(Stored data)

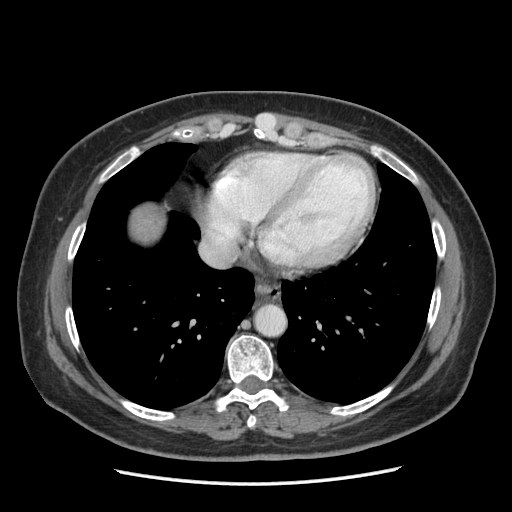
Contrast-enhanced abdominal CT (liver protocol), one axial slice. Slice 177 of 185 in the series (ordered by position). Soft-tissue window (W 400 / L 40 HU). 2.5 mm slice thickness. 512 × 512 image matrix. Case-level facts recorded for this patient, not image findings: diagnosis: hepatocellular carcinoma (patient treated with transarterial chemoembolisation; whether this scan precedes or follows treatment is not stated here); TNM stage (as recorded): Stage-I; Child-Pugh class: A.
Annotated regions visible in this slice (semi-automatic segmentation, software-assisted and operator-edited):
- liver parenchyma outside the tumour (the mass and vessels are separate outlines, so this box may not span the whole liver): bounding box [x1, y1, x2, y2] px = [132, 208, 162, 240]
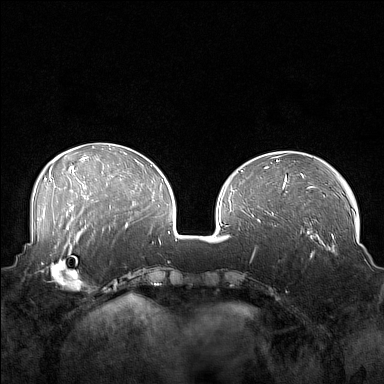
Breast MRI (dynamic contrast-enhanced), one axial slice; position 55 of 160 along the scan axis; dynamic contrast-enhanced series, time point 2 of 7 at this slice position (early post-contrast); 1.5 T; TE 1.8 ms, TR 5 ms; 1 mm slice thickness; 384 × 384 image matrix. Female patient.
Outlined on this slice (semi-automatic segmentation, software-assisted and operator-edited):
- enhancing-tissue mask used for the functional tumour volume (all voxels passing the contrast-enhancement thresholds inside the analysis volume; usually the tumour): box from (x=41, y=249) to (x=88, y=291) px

> **Your instructions**
From the records above, copy every line that includes the word "segmentation".

> **Task output**
Annotated regions visible in this slice (semi-automatic segmentation, software-assisted and operator-edited):
Outlined on this slice (semi-automatic segmentation, software-assisted and operator-edited):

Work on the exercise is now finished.